# Metal Detector



## Rabbitjack (Apr 14, 2013)

Would like to buy a metal detector. Would like the best available for $500.00 or less.  Thanks


----------



## whchunter (Apr 25, 2013)

*Imo*

Go with Troy or Whites. I have a Whites DFX and a Troy Shadow X5. Both are about $800 - $1000 new.

Buy the best you can afford. Do your research based on what you plan on using it for. Some detectors specialize and are better at say relic hunting than beach hunting or coin hunting.

White's DFX and it has programs which can enhance it's use. You can also build or insert programs based on your needs. However it's above your budget for a new one but who knows you may find a good used one. The DFX has rechargeable battery packs and a battery pack which uses multiple AA batteries. The TROY uses one 9 volt which makes it simplier.


----------



## jigman29 (Apr 27, 2013)

I bought a garrett ace 350 for around 300 bucks and love it.It is a great unit for the money and easy to use.


----------



## TheJollySkipper (Jun 19, 2013)

If you are just wanting to try it, and see if you like it, go to Academy and buy one of theirs for around $150. I have a bud who has one of the cheaper models, and his does very close to "as good" as my White's. But he paid $150 new and I paid $700 used. His does the job, and does it quite well.

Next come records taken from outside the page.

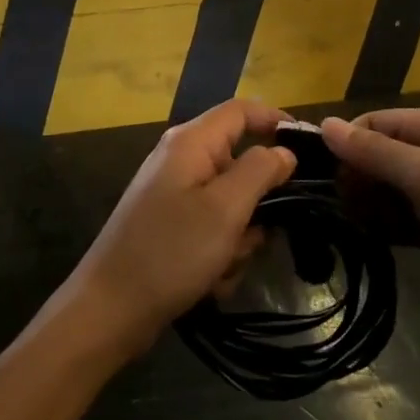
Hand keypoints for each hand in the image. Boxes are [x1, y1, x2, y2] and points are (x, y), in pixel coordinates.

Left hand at [62, 99, 295, 358]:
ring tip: (225, 263)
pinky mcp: (170, 224)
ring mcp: (173, 193)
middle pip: (239, 161)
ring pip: (230, 201)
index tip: (311, 147)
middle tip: (259, 231)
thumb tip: (284, 152)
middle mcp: (180, 159)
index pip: (242, 110)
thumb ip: (260, 170)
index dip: (277, 120)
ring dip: (238, 234)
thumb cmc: (171, 252)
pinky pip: (212, 227)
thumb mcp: (225, 209)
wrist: (109, 310)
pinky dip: (219, 251)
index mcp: (191, 142)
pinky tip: (211, 279)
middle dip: (256, 200)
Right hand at [322, 108, 419, 327]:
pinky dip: (384, 228)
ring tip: (341, 225)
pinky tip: (363, 239)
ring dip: (366, 206)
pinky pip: (403, 222)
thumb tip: (325, 125)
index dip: (343, 144)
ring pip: (388, 193)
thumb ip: (374, 152)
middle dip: (354, 178)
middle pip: (378, 158)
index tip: (313, 173)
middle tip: (326, 206)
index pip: (374, 124)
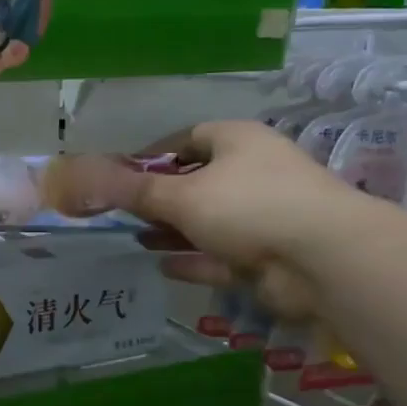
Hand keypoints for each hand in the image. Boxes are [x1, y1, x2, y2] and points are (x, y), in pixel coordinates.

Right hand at [46, 121, 365, 316]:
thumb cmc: (248, 206)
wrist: (322, 259)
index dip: (152, 155)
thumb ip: (134, 191)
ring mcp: (262, 216)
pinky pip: (221, 255)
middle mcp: (252, 173)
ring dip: (173, 231)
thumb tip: (84, 176)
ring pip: (207, 222)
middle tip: (122, 213)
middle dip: (159, 198)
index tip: (120, 176)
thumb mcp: (182, 195)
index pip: (187, 138)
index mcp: (236, 141)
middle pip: (196, 182)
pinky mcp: (267, 256)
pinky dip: (193, 260)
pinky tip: (161, 267)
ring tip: (135, 239)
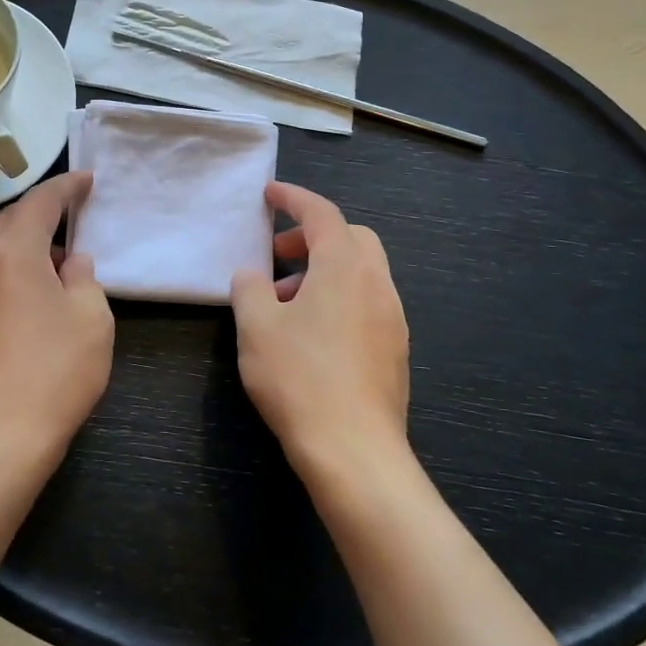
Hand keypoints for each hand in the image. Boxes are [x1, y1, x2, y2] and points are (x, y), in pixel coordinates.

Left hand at [0, 171, 113, 472]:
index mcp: (11, 252)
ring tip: (57, 256)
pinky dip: (10, 270)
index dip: (66, 187)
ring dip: (24, 243)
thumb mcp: (91, 319)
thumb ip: (85, 278)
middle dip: (41, 212)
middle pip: (9, 222)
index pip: (39, 202)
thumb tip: (71, 262)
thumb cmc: (52, 372)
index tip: (87, 180)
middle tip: (72, 212)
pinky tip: (32, 293)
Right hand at [230, 182, 410, 477]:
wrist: (355, 452)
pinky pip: (368, 303)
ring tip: (286, 303)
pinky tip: (312, 335)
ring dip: (324, 271)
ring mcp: (392, 318)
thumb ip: (249, 288)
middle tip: (278, 255)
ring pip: (361, 272)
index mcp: (344, 267)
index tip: (270, 194)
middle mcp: (376, 284)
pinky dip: (340, 298)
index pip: (322, 213)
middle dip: (313, 236)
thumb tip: (252, 275)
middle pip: (351, 238)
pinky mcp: (396, 350)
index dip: (294, 198)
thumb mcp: (256, 327)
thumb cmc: (300, 378)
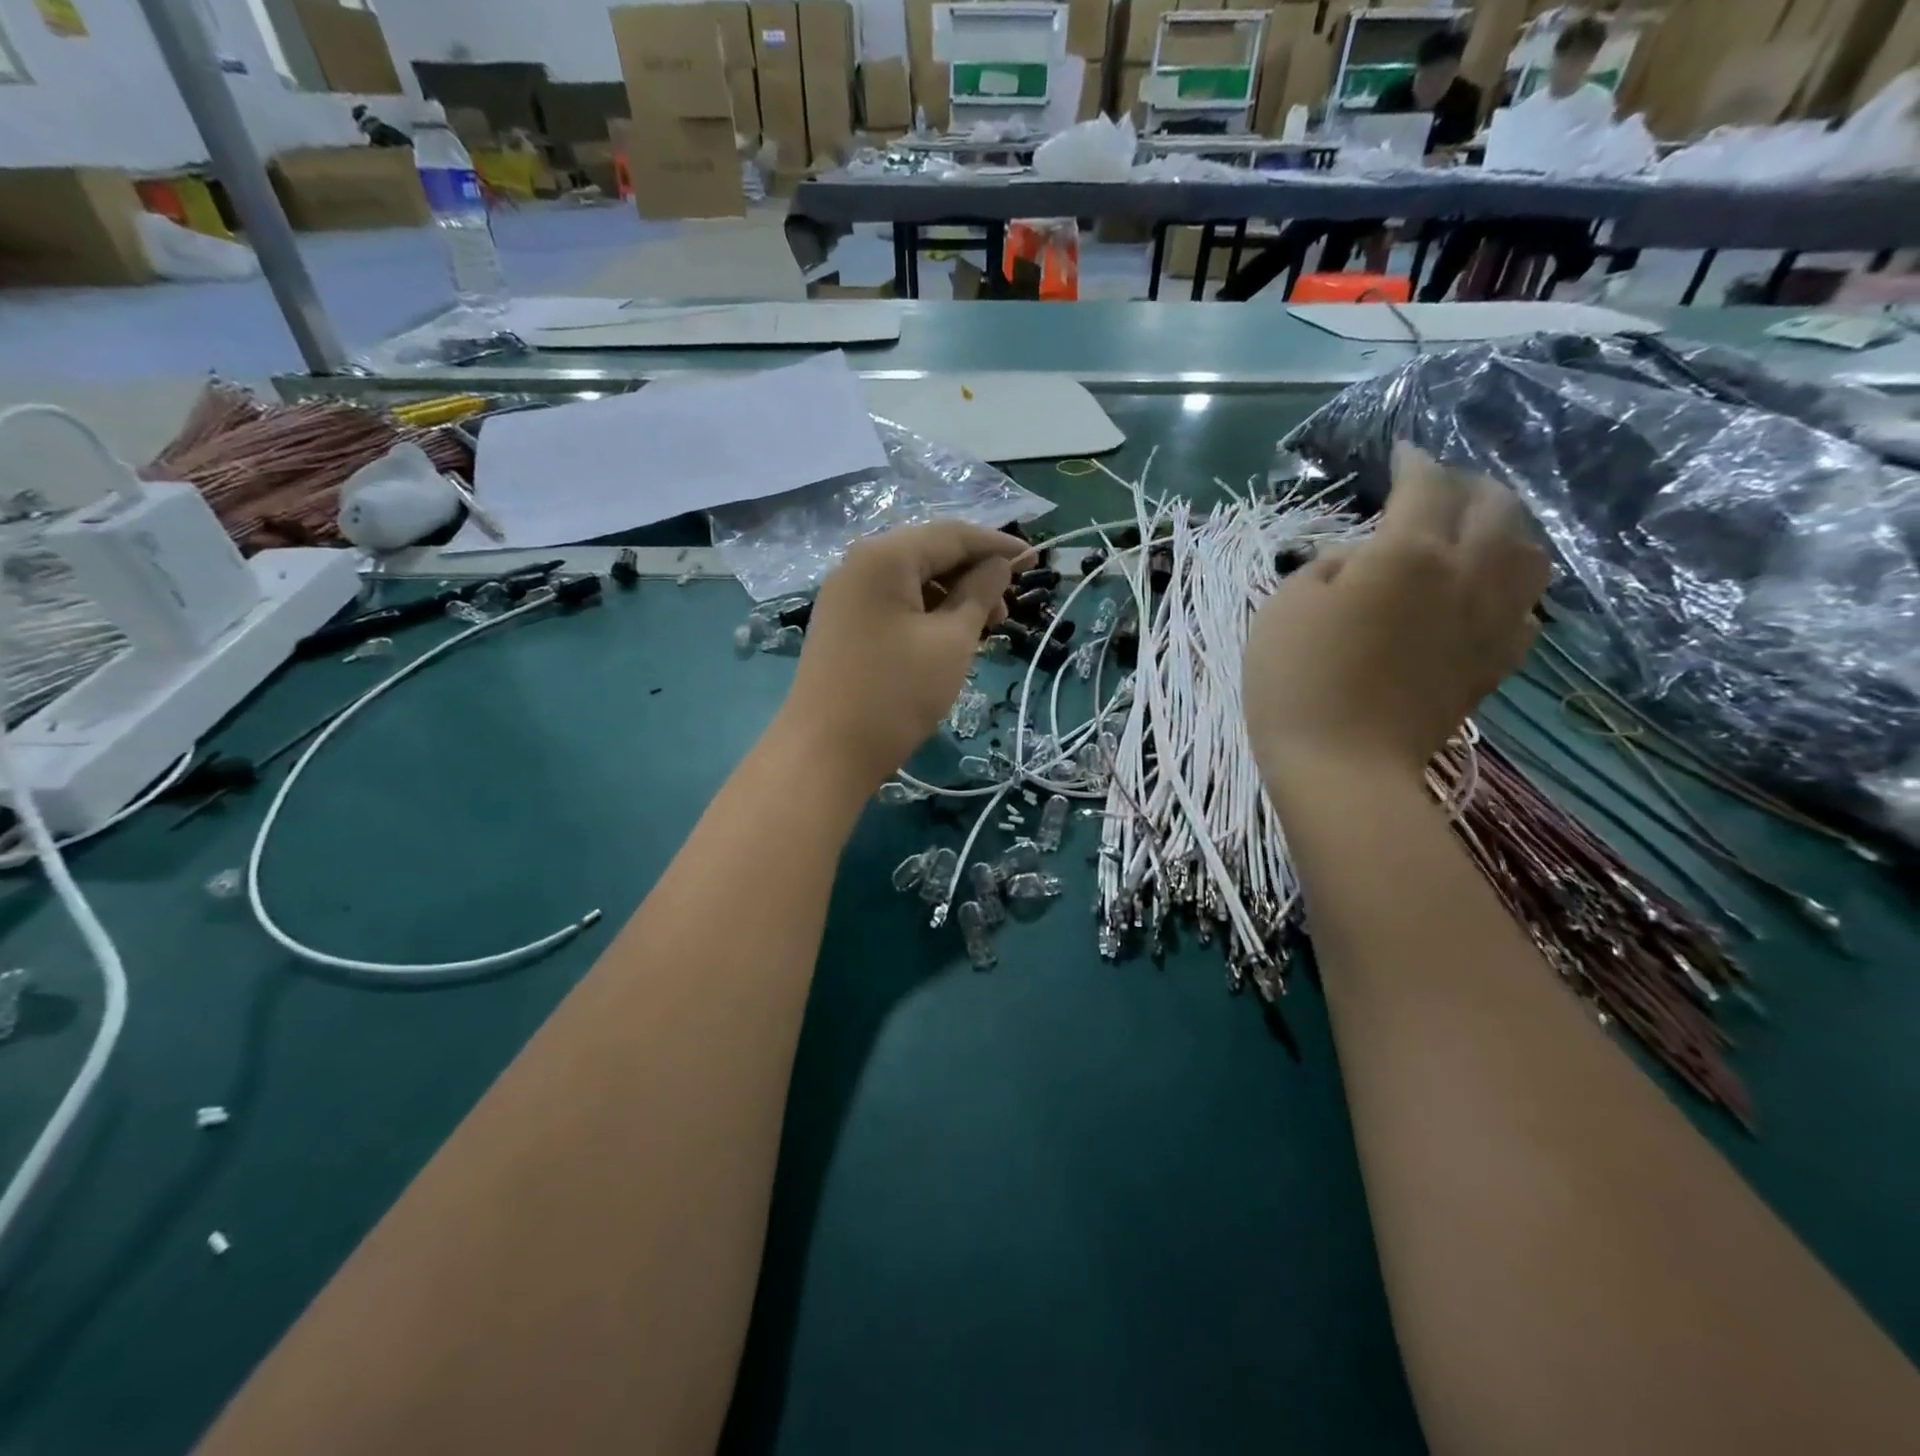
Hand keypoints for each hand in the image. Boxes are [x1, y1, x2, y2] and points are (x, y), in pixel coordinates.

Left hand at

The only real advantage mine has over his, is that mine is waterproof to 150ft.


----------



## Walker44 (Jun 20, 2013)

If your just starting out , get an acer 350 , you can get them brand new off ebay for 299 - 350 shipped , higher priced one comes with headphones ect  I used mine easy to get to know and has paid for itself ---- also brand new has a 1 year warranty  Cant go wrong for the price and what it can do


----------



## panfried0419 (Aug 5, 2013)

Whites


----------



## chainshaw (Aug 5, 2013)

Garrett Ace 350 is by far the best under $500


----------



## . (Aug 6, 2013)

Had some high dollar machines in years past, the best was a Whites XLT.  Getting back into the hobby and am using an older but very reliable Fisher 1266.  Looking at newer machines now.

Stay with well known brands like Whites, Garrett or Fisher.  

Check these folks out:  http://www.kellycodetectors.com/


----------



## TheJollySkipper (Aug 7, 2013)

I have a Whites Surfmaster P.I. 
And I'll be getting it wet in Tybee, this weekend. ;-)


----------



## scott stokes (Aug 19, 2013)

It depends on what you are hunting for and where.


----------